# [ACTIVITY]
From the line containing "Bán nhà hẻm xe hơi, Huỳnh Thị Hai, Quận" to the last line of the records, reproduce every line exactly and print nothing else.

# [DATA FOR PROCESSING]
....

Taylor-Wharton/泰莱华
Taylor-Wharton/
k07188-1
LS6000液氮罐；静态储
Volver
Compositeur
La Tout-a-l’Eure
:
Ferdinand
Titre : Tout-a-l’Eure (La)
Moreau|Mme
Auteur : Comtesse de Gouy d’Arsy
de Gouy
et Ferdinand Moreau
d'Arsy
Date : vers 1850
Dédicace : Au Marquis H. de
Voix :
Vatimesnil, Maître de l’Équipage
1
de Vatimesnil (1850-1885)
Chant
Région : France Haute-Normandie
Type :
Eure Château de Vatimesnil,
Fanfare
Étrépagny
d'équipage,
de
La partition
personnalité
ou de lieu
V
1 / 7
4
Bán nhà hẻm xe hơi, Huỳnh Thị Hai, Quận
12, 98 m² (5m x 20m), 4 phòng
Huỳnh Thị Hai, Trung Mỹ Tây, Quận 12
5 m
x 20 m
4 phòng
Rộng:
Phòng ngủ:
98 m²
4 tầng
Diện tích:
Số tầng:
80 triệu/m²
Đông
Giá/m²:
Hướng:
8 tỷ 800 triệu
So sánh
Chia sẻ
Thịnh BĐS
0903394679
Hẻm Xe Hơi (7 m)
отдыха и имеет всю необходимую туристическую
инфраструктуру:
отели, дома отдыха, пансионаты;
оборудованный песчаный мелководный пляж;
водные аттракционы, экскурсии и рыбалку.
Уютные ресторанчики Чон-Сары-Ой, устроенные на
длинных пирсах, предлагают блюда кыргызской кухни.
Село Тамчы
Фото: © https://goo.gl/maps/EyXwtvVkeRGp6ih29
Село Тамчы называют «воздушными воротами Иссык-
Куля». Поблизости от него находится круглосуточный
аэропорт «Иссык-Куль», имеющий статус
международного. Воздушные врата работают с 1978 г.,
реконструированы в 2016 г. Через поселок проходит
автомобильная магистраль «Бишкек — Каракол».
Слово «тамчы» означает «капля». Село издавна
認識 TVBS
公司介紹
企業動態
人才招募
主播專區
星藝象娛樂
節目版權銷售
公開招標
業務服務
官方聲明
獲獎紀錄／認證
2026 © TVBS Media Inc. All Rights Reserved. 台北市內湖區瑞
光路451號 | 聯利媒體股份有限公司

....

# [REPLY]
Bán nhà hẻm xe hơi, Huỳnh Thị Hai, Quận
12, 98 m² (5m x 20m), 4 phòng
Huỳnh Thị Hai, Trung Mỹ Tây, Quận 12
5 m
x 20 m
4 phòng
Rộng:
Phòng ngủ:
98 m²
4 tầng
Diện tích:
Số tầng:
80 triệu/m²
Đông
Giá/m²:
Hướng:
8 tỷ 800 triệu
So sánh
Chia sẻ
Thịnh BĐS
0903394679
Hẻm Xe Hơi (7 m)
отдыха и имеет всю необходимую туристическую
инфраструктуру:
отели, дома отдыха, пансионаты;
оборудованный песчаный мелководный пляж;
водные аттракционы, экскурсии и рыбалку.
Уютные ресторанчики Чон-Сары-Ой, устроенные на
длинных пирсах, предлагают блюда кыргызской кухни.
Село Тамчы
Фото: © https://goo.gl/maps/EyXwtvVkeRGp6ih29
Село Тамчы называют «воздушными воротами Иссык-
Куля». Поблизости от него находится круглосуточный
аэропорт «Иссык-Куль», имеющий статус
международного. Воздушные врата работают с 1978 г.,
реконструированы в 2016 г. Через поселок проходит
автомобильная магистраль «Бишкек — Каракол».
Слово «тамчы» означает «капля». Село издавна
認識 TVBS
公司介紹
企業動態
人才招募
主播專區
星藝象娛樂
節目版權銷售
公開招標
業務服務
官方聲明
獲獎紀錄／認證
2026 © TVBS Media Inc. All Rights Reserved. 台北市內湖區瑞
光路451號 | 聯利媒體股份有限公司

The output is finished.